Marcelo Pastorino, Software Developer

Serverless Cold Starts

Latency spikes when a function instance boots before handling its first request.

A serverless cold start happens when a platform must create or initialize a new function instance before it can run your handler. The first request after idle time pays the cost of loading the runtime, dependencies, and application code.

Why it matters

Cold starts add unpredictable latency on top of your handler logic. User-facing APIs with tight SLAs feel the spike even when average latency looks fine. Measure P99, not the mean, because one slow request is what users remember.
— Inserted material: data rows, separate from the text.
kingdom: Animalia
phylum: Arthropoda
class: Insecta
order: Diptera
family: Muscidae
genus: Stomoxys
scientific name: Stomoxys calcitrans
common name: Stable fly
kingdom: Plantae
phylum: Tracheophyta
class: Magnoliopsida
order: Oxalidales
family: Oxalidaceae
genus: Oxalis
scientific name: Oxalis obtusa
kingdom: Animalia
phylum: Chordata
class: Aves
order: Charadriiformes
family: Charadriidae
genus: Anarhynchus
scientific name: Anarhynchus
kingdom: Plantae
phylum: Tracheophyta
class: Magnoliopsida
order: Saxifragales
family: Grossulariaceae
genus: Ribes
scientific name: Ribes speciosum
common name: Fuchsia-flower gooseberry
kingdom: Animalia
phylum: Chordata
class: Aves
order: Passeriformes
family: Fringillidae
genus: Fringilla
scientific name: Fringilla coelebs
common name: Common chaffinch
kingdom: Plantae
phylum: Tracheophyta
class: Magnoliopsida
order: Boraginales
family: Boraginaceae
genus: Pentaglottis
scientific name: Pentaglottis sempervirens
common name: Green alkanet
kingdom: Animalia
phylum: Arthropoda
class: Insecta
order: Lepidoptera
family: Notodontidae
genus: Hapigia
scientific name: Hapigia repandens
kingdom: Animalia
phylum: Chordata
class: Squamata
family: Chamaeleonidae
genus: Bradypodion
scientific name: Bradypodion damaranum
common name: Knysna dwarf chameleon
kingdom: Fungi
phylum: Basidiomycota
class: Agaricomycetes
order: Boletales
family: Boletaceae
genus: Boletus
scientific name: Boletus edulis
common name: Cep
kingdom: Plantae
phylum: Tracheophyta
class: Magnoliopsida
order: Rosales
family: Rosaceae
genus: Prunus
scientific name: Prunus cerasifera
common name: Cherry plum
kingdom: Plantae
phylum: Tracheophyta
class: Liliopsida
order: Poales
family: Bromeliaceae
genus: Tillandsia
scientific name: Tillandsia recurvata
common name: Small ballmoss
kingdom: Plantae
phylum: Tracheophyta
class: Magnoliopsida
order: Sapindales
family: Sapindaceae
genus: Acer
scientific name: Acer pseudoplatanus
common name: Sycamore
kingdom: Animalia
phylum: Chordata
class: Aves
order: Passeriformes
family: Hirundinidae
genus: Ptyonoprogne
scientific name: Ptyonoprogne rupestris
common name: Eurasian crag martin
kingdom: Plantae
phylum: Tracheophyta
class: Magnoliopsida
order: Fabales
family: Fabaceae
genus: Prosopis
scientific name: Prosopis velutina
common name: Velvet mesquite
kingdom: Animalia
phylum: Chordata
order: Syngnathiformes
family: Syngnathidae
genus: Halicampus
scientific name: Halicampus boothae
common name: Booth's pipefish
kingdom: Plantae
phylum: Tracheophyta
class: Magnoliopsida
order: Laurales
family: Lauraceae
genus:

What drives cold-start time

  • Runtime choice, heavier runtimes (for example JVM or .NET) typically boot slower than lightweight ones.
  • Bundle size, large dependency trees increase download and initialization time.
  • Module-scope work, imports and setup that run at load time run on every cold start.
  • VPC configuration, attaching functions to a VPC can add network setup latency.
  • Concurrency, when all warm instances are busy, new requests trigger fresh instances.

Mitigations

  • Keep deployment packages small; tree-shake and split optional code paths.
  • Move heavy initialization behind lazy loaders or warm-up paths only when needed.
  • Use provisioned concurrency (or platform equivalents) for predictable latency on critical endpoints at a direct cost.
  • Prefer asynchronous or queued work for non-latency-sensitive tasks.
  • Right-size memory; some platforms scale CPU with memory, which can shorten init time.
// Avoid heavy work at module scope
let db;

async function getDb() {
  if (!db) db = await connectDatabase();
  return db;
}

export async function handler(event) {
  const database = await getDb();
  return database.query(event.path);
}
// Avoid heavy work at module scope
let db: Database | undefined;

async function getDb(): Promise<Database> {
  if (!db) db = await connectDatabase();
  return db;
}

export async function handler(event: ApiEvent) {
  const database = await getDb();
  return database.query(event.path);
}
// Lazy-init expensive clients inside the handler scope
private static Database? _db;

public async Task<ApiResponse> HandlerAsync(ApiEvent evt)
{
    _db ??= await ConnectDatabaseAsync();
    return await _db.QueryAsync(evt.Path);
}
# Lazy-init expensive clients instead of at import time
_db = None

async def get_db():
    global _db
    if _db is None:
        _db = await connect_database()
    return _db

async def handler(event):
    db = await get_db()
    return await db.query(event["path"])

Trade-offs

  • Provisioned concurrency removes variance but bills for idle capacity.
  • Smaller bundles help cold starts but can push complexity into custom packaging.
  • Over-warming every function wastes money; target paths where latency SLAs justify it.